Management of Proximal Tibial Buckle Fracture in a 23-Month-Old Child
A removable knee immobilizer is the recommended treatment for a proximal tibial buckle fracture in a 23-month-old child, as it provides adequate stabilization while avoiding complications associated with casting and reducing healthcare utilization. 1
Diagnostic Considerations
When evaluating a proximal tibial buckle fracture in a toddler, consider:
- Mechanism of injury (common causes include falls or bouncing activities) 2
- Associated symptoms (pain, limited weight-bearing)
- Radiographic confirmation of buckle deformity without displacement
- Age-appropriate assessment (younger children are more likely to have simple buckle deformities) 2
Treatment Algorithm
Primary Management
Immobilization with removable knee immobilizer
Duration of immobilization
Follow-up schedule
- Fewer clinic visits required (mean 2.2 visits) compared to cast treatment (2.6 visits) 1
- Initial follow-up within 1-2 weeks to ensure proper healing
Additional Considerations
Pain management
- Age-appropriate analgesics (acetaminophen)
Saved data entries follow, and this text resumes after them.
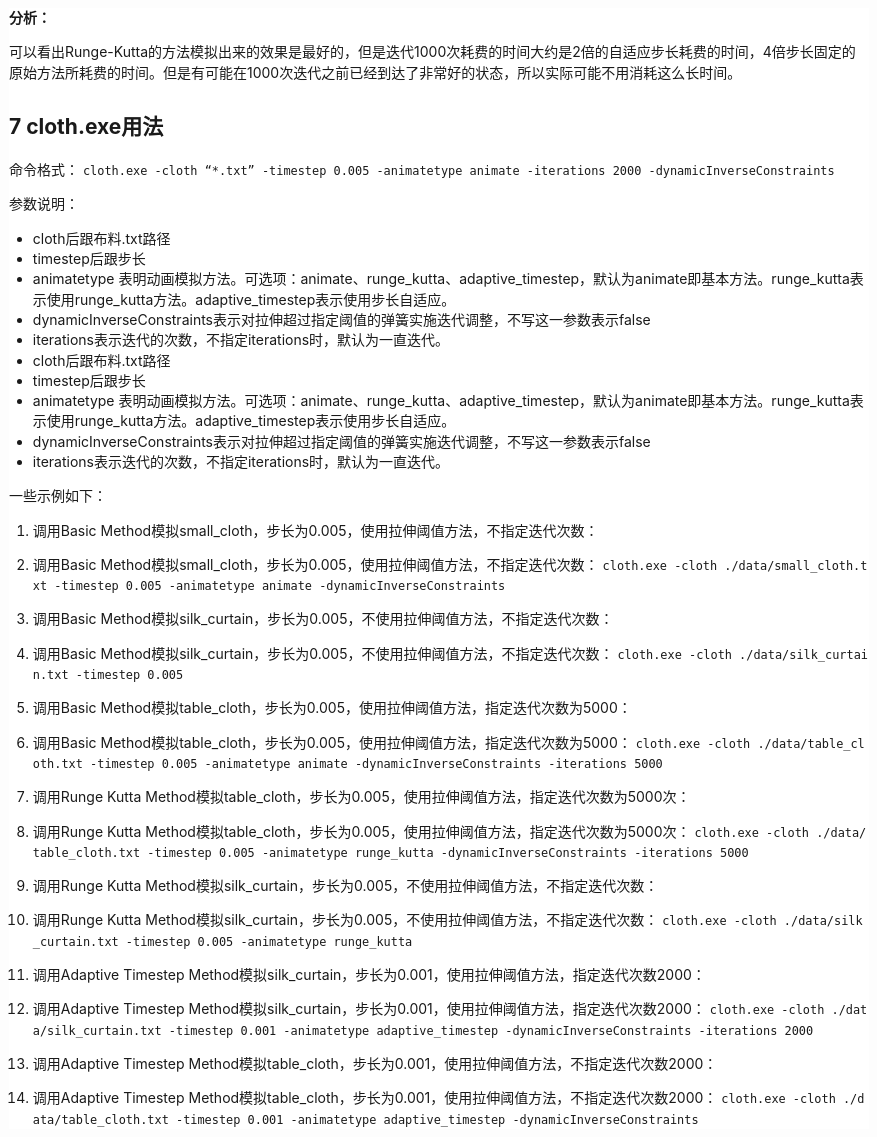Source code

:**分析：**

可以看出Runge-Kutta的方法模拟出来的效果是最好的，但是迭代1000次耗费的时间大约是2倍的自适应步长耗费的时间，4倍步长固定的原始方法所耗费的时间。但是有可能在1000次迭代之前已经到达了非常好的状态，所以实际可能不用消耗这么长时间。

## 7 cloth.exe用法
命令格式：
`cloth.exe -cloth “*.txt” -timestep 0.005 -animatetype animate -iterations 2000 -dynamicInverseConstraints` 

参数说明：
- cloth后跟布料.txt路径
- timestep后跟步长
- animatetype 表明动画模拟方法。可选项：animate、runge_kutta、adaptive_timestep，默认为animate即基本方法。runge_kutta表示使用runge_kutta方法。adaptive_timestep表示使用步长自适应。
- dynamicInverseConstraints表示对拉伸超过指定阈值的弹簧实施迭代调整，不写这一参数表示false
- iterations表示迭代的次数，不指定iterations时，默认为一直迭代。
- cloth后跟布料.txt路径
- timestep后跟步长
- animatetype 表明动画模拟方法。可选项：animate、runge_kutta、adaptive_timestep，默认为animate即基本方法。runge_kutta表示使用runge_kutta方法。adaptive_timestep表示使用步长自适应。
- dynamicInverseConstraints表示对拉伸超过指定阈值的弹簧实施迭代调整，不写这一参数表示false
- iterations表示迭代的次数，不指定iterations时，默认为一直迭代。

一些示例如下：
1. 调用Basic Method模拟small_cloth，步长为0.005，使用拉伸阈值方法，不指定迭代次数：
1. 调用Basic Method模拟small_cloth，步长为0.005，使用拉伸阈值方法，不指定迭代次数：
`cloth.exe -cloth ./data/small_cloth.txt -timestep 0.005 -animatetype animate -dynamicInverseConstraints`

2. 调用Basic Method模拟silk_curtain，步长为0.005，不使用拉伸阈值方法，不指定迭代次数：
2. 调用Basic Method模拟silk_curtain，步长为0.005，不使用拉伸阈值方法，不指定迭代次数：
`cloth.exe -cloth ./data/silk_curtain.txt -timestep 0.005 `

3. 调用Basic Method模拟table_cloth，步长为0.005，使用拉伸阈值方法，指定迭代次数为5000：
3. 调用Basic Method模拟table_cloth，步长为0.005，使用拉伸阈值方法，指定迭代次数为5000：
`cloth.exe -cloth ./data/table_cloth.txt -timestep 0.005 -animatetype animate -dynamicInverseConstraints -iterations 5000`

4. 调用Runge Kutta Method模拟table_cloth，步长为0.005，使用拉伸阈值方法，指定迭代次数为5000次：
4. 调用Runge Kutta Method模拟table_cloth，步长为0.005，使用拉伸阈值方法，指定迭代次数为5000次：
`cloth.exe -cloth ./data/table_cloth.txt -timestep 0.005 -animatetype runge_kutta -dynamicInverseConstraints -iterations 5000`

5. 调用Runge Kutta Method模拟silk_curtain，步长为0.005，不使用拉伸阈值方法，不指定迭代次数：
5. 调用Runge Kutta Method模拟silk_curtain，步长为0.005，不使用拉伸阈值方法，不指定迭代次数：
`cloth.exe -cloth ./data/silk_curtain.txt -timestep 0.005 -animatetype runge_kutta`

6. 调用Adaptive Timestep Method模拟silk_curtain，步长为0.001，使用拉伸阈值方法，指定迭代次数2000：
6. 调用Adaptive Timestep Method模拟silk_curtain，步长为0.001，使用拉伸阈值方法，指定迭代次数2000：
`cloth.exe -cloth ./data/silk_curtain.txt -timestep 0.001 -animatetype adaptive_timestep -dynamicInverseConstraints -iterations 2000`

7. 调用Adaptive Timestep Method模拟table_cloth，步长为0.001，使用拉伸阈值方法，不指定迭代次数2000：
7. 调用Adaptive Timestep Method模拟table_cloth，步长为0.001，使用拉伸阈值方法，不指定迭代次数2000：
`cloth.exe -cloth ./data/table_cloth.txt -timestep 0.001 -animatetype adaptive_timestep -dynamicInverseConstraints`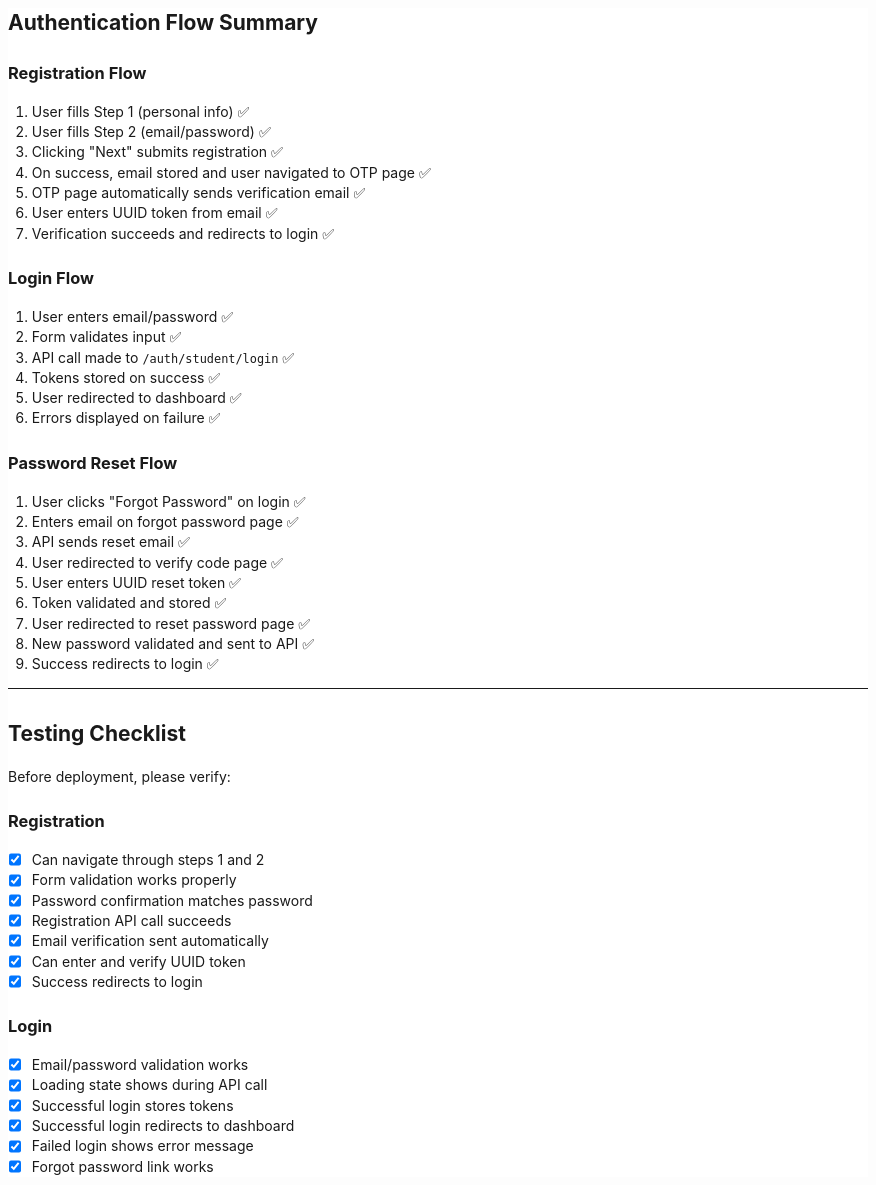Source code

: 
## Authentication Flow Summary

### Registration Flow
1. User fills Step 1 (personal info) ✅
2. User fills Step 2 (email/password) ✅
3. Clicking "Next" submits registration ✅
4. On success, email stored and user navigated to OTP page ✅
5. OTP page automatically sends verification email ✅
6. User enters UUID token from email ✅
7. Verification succeeds and redirects to login ✅

### Login Flow
1. User enters email/password ✅
2. Form validates input ✅
3. API call made to `/auth/student/login` ✅
4. Tokens stored on success ✅
5. User redirected to dashboard ✅
6. Errors displayed on failure ✅

### Password Reset Flow
1. User clicks "Forgot Password" on login ✅
2. Enters email on forgot password page ✅
3. API sends reset email ✅
4. User redirected to verify code page ✅
5. User enters UUID reset token ✅
6. Token validated and stored ✅
7. User redirected to reset password page ✅
8. New password validated and sent to API ✅
9. Success redirects to login ✅

---

## Testing Checklist

Before deployment, please verify:

### Registration
- [x] Can navigate through steps 1 and 2
- [x] Form validation works properly
- [x] Password confirmation matches password
- [x] Registration API call succeeds
- [x] Email verification sent automatically
- [x] Can enter and verify UUID token
- [x] Success redirects to login

### Login
- [x] Email/password validation works
- [x] Loading state shows during API call
- [x] Successful login stores tokens
- [x] Successful login redirects to dashboard
- [x] Failed login shows error message
- [x] Forgot password link works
- Avoid NSAIDs in children with renal dysfunction 4
Activity restrictions
- Limited weight-bearing during immobilization period
- Gradual return to normal activities after immobilization
Evidence Analysis
The most recent and highest quality evidence from a 2024 study by the Journal of Pediatric Orthopedics demonstrates that removable knee immobilizers are safe and effective for proximal tibial buckle fractures in children 1. This study of 224 pediatric patients showed:
- No fracture displacement in either immobilizer or cast groups
- Skin complications occurred only in the cast group (3.1%)
- Significantly shorter immobilization time with knee immobilizers
- Fewer clinic visits required with knee immobilizers
This approach is further supported by systematic reviews showing that removable splints are effective for buckle fractures, reducing healthcare utilization while maintaining good outcomes 3.
Common Pitfalls and Caveats
Misdiagnosis: Ensure proper radiographic confirmation of buckle fracture versus other fracture types that may require more aggressive management
Unnecessary casting: Long leg casting was traditionally used but carries risks of skin complications and requires more healthcare visits 1
Inadequate follow-up instructions: Parents/caregivers should be educated about:
- Signs of complications requiring immediate attention
- Proper application and removal of the immobilizer
- Expected timeline for recovery
Failure to consider abuse: In children under 24 months with fractures, consider the possibility of non-accidental trauma, though skeletal survey is generally not indicated for isolated buckle fractures with consistent history 4
Special Considerations for Toddlers
- Proximal tibial buckle fractures in younger children (median age 21 months) are more commonly caused by falls rather than trampoline/bouncing activities 2
- Younger children have better healing potential but may be less compliant with immobilization
- Parent/caregiver education is crucial for successful management
By following this evidence-based approach, proximal tibial buckle fractures in toddlers can be effectively managed with minimal complications and optimal functional outcomes.